What Does Biblical Authority Look Like?
Revering: As I mentioned previously, as Christians, we are to revere (show devoted, deferential honor to) God. That’s easy enough to understand, harder to do. But if we truly believe that the Bible is God-breathed, then we should be able to extend the same reverence to it as we apply to our King.
Seeking: As much as we as humans desire to be self-sufficient, we aren’t. We constantly turn to external sources for advice and affirmation. One sign of Biblical authority is whether or not we seek this advice and affirmation in the word of God, rather than from worldly sources.
Applying: You can seek as much advice as you want from the Bible, but if you choose to follow a different source of information when it comes down to actually making the choice, the Bible has very little authority over you. Simple as that. This is perhaps the most difficult part of allowing the Bible to have this authority, because the advice it gives often scares us. If we truly want the Bible to have authority over us, we have to be able to cross the line from seeking to applying.
Who Has Authority Over Me?
The third and final pillar looks at who (or what) has authority over you. This has the potential to be a very personal topic, and as such, I don’t want to spend too much time on it here – you’ll have time to discuss it in your small groups though. I just want to highlight a few key questions that may help you in figuring out the answer.
- From where do you usually seek advice?
- When you need to make a choice, who encourages your final decision?
- What does the voice in the back of your head worry about when you’re making a decision?
If any of you are any bit like me, the Bible isn’t a primary source of authority in your life.
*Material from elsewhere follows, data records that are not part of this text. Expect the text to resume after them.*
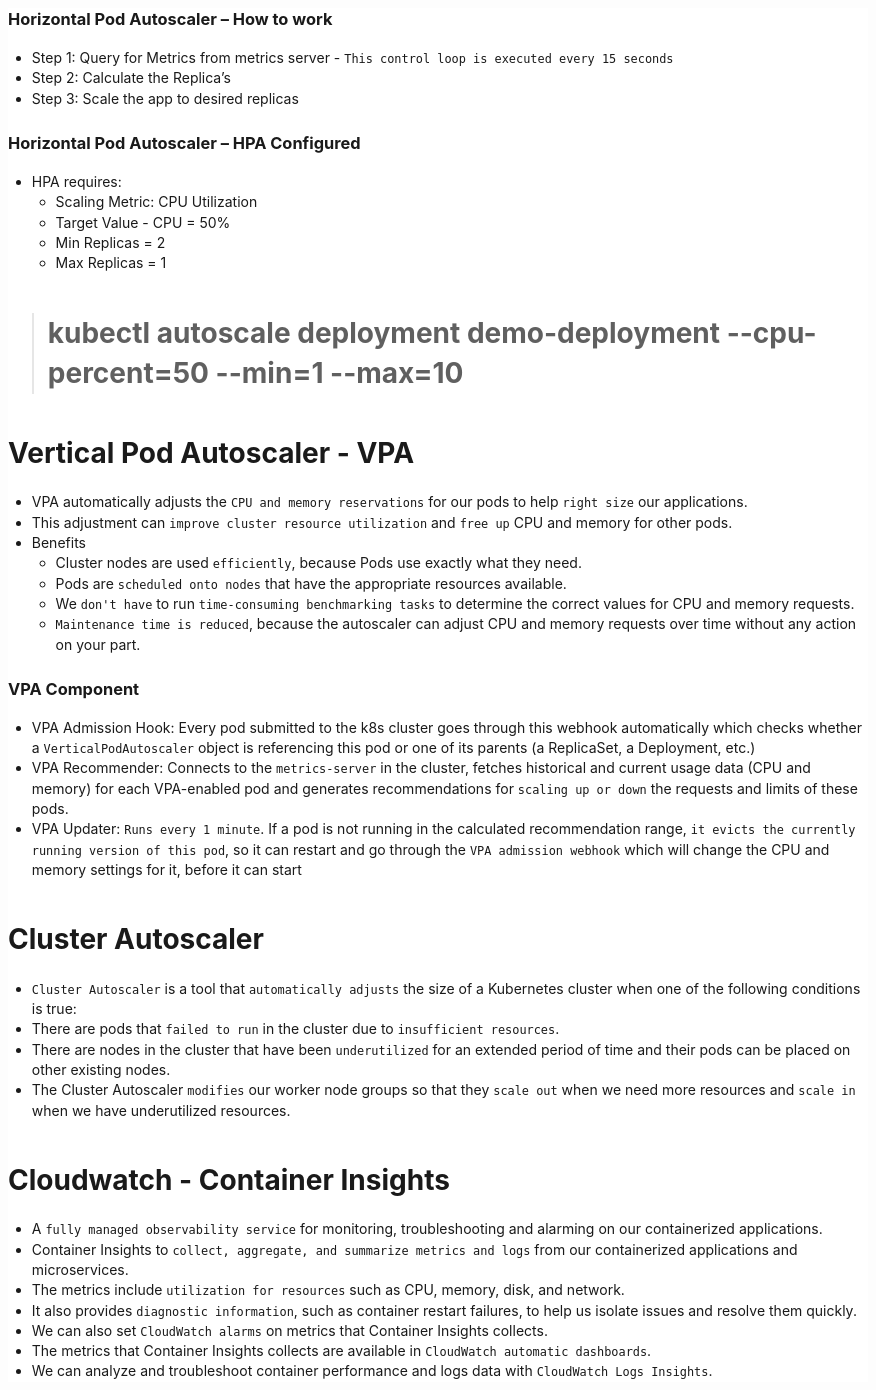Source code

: ### Horizontal Pod Autoscaler – How to work
- Step 1: Query for Metrics from metrics server - `This control loop is executed every 15 seconds`
- Step 2: Calculate the Replica’s
- Step 3: Scale the app to desired replicas

### Horizontal Pod Autoscaler – HPA Configured
- HPA requires:
  + Scaling Metric: CPU Utilization
  + Target Value - CPU = 50%
  + Min Replicas = 2
  + Max Replicas = 1
> # kubectl autoscale deployment demo-deployment --cpu-percent=50 --min=1 --max=10

# Vertical Pod Autoscaler - VPA
- VPA automatically adjusts the `CPU and memory reservations` for our pods to help `right size` our applications.
- This adjustment can `improve cluster resource utilization` and `free up` CPU and memory for other pods.
- Benefits
  + Cluster nodes are used `efficiently`, because Pods use exactly what they need.
  + Pods are `scheduled onto nodes` that have the appropriate resources available.
  + We `don't have` to run `time-consuming benchmarking tasks` to determine the correct values for CPU and memory requests.
  + `Maintenance time is reduced`, because the autoscaler can adjust CPU and memory requests over time without any action on your part.

### VPA Component
- VPA Admission Hook: Every pod submitted to the k8s cluster goes through this webhook automatically which checks whether a `VerticalPodAutoscaler` object is referencing this pod or one of its parents (a ReplicaSet, a Deployment, etc.)
- VPA Recommender: Connects to the `metrics-server` in the cluster, fetches historical and current usage data (CPU and memory) for each VPA-enabled pod and generates recommendations for `scaling up or down` the requests and limits of these pods.
- VPA Updater: `Runs every 1 minute`. If a pod is not running in the calculated recommendation range, `it evicts the currently running version of this pod`, so it can restart and go through the `VPA admission webhook` which will change the CPU and memory settings for it, before it can start

# Cluster Autoscaler
- `Cluster Autoscaler` is a tool that `automatically adjusts` the size of a Kubernetes cluster when one of the following conditions is true:
- There are pods that `failed to run` in the cluster due to `insufficient resources`.
- There are nodes in the cluster that have been `underutilized` for an extended period of time and their pods can be placed on other existing nodes.
- The Cluster Autoscaler `modifies` our worker node groups so that they `scale out` when we need more resources and `scale in` when we have underutilized resources.

# Cloudwatch - Container Insights
- A `fully managed observability service` for monitoring, troubleshooting and alarming on our containerized applications.
- Container Insights to `collect, aggregate, and summarize metrics and logs` from our containerized applications and microservices.
- The metrics include `utilization for resources` such as CPU, memory, disk, and network.
- It also provides `diagnostic information`, such as container restart failures, to help us isolate issues and resolve them quickly.
- We can also set `CloudWatch alarms` on metrics that Container Insights collects.
- The metrics that Container Insights collects are available in `CloudWatch automatic dashboards`.
- We can analyze and troubleshoot container performance and logs data with `CloudWatch Logs Insights`.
Maybe today’s study has had an impact on you, and you’d like to explore the idea of Biblical authority a little bit more. Here are a few “Next Steps” you can take to guide you along this path.
- Read the Bible seriously: when we open our Bibles with the intention of learning because we want to, not because we have to, our hearts are so much more open to the lessons contained within. You may wish to start a reading plan or devotional program to help you keep on track, and you can do this individually, or with your small group to keep each other accountable.
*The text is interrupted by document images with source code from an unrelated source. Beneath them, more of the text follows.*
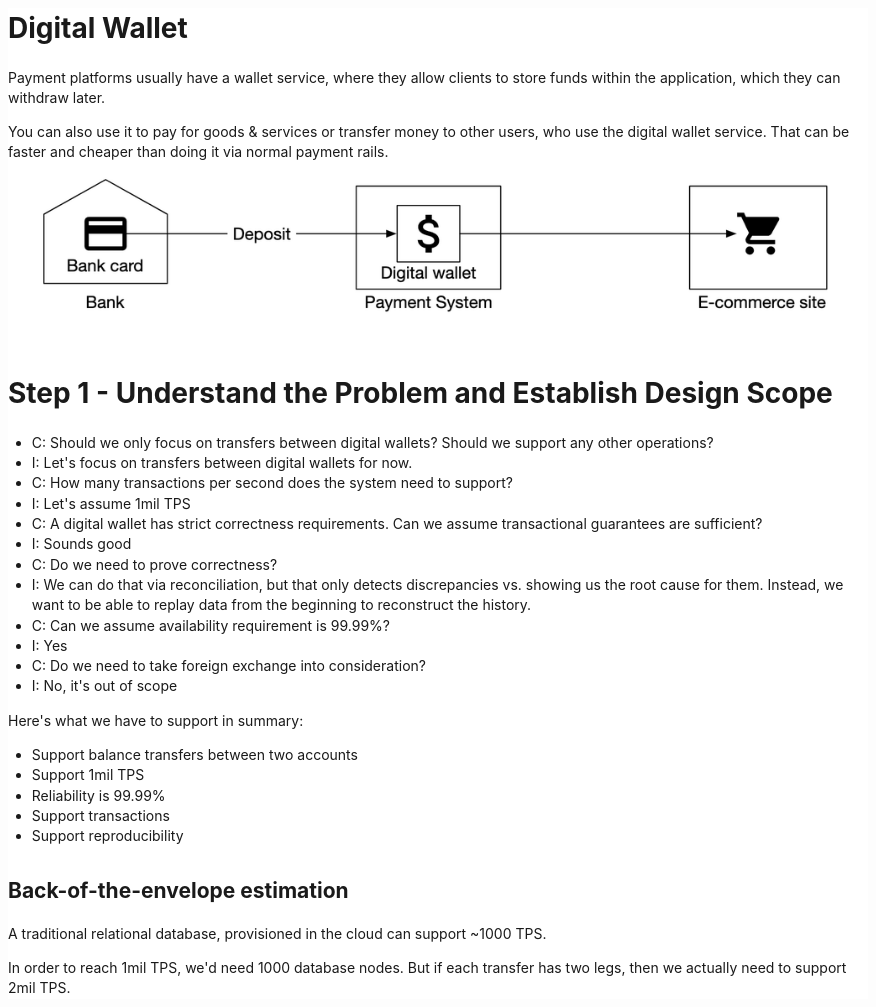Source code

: # Digital Wallet
Payment platforms usually have a wallet service, where they allow clients to store funds within the application, which they can withdraw later.

You can also use it to pay for goods & services or transfer money to other users, who use the digital wallet service. That can be faster and cheaper than doing it via normal payment rails.
![digital-wallet](images/digital-wallet.png)

# Step 1 - Understand the Problem and Establish Design Scope
 * C: Should we only focus on transfers between digital wallets? Should we support any other operations?
 * I: Let's focus on transfers between digital wallets for now.
 * C: How many transactions per second does the system need to support?
 * I: Let's assume 1mil TPS
 * C: A digital wallet has strict correctness requirements. Can we assume transactional guarantees are sufficient?
 * I: Sounds good
 * C: Do we need to prove correctness?
 * I: We can do that via reconciliation, but that only detects discrepancies vs. showing us the root cause for them. Instead, we want to be able to replay data from the beginning to reconstruct the history.
 * C: Can we assume availability requirement is 99.99%?
 * I: Yes
 * C: Do we need to take foreign exchange into consideration?
 * I: No, it's out of scope

Here's what we have to support in summary:
 * Support balance transfers between two accounts
 * Support 1mil TPS
 * Reliability is 99.99%
 * Support transactions
 * Support reproducibility

## Back-of-the-envelope estimation
A traditional relational database, provisioned in the cloud can support ~1000 TPS.

In order to reach 1mil TPS, we'd need 1000 database nodes. But if each transfer has two legs, then we actually need to support 2mil TPS.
- Consult the Bible for everything: this is a daunting task. But if you truly desire to have the Bible as your link to the one true authority, it needs to become your handbook for life.
- Apply truth appropriately: this goes hand in hand with the previous one – ensure that you are applying the truth from God’s Word appropriately to the situation you’re in. You may know Psalm 37:4 off by heart (For those of you who don’t, it’s “Take delight in the Lord, and He will give you your heart’s desires.”) but this doesn’t apply to every situation you might find yourself in. This is why it’s necessary to read new things, and not simply rely on the parts you already know.
- Obey God’s Word with a sincere heart: When Paul and David talked about the Bible being God’s map for us, they envisioned a Christian body that followed the Word without hesitation, and with a sincere heart, not a body who followed out of spite, or because it’s what everyone else is doing. Do it for yourself, and others will see the difference in you.
- Ask God to speak to you through His teachings: Accepting the Bible as a link to and source of authority requires a heavy dose of prayer. Asking God to speak to you through his teachings will help you to be serious as you spend time in God’s Word, help you to see the Bible as a place to go for advice, help you to know where and how to apply what you’ve read, and build a sincerity in your heart for God’s Word.
If you are considering making a significant change in how you approach the Bible in your life, talk to a youth leader or Dustin about extra resources and support – we’re here to help you, and we’d love to help keep you accountable!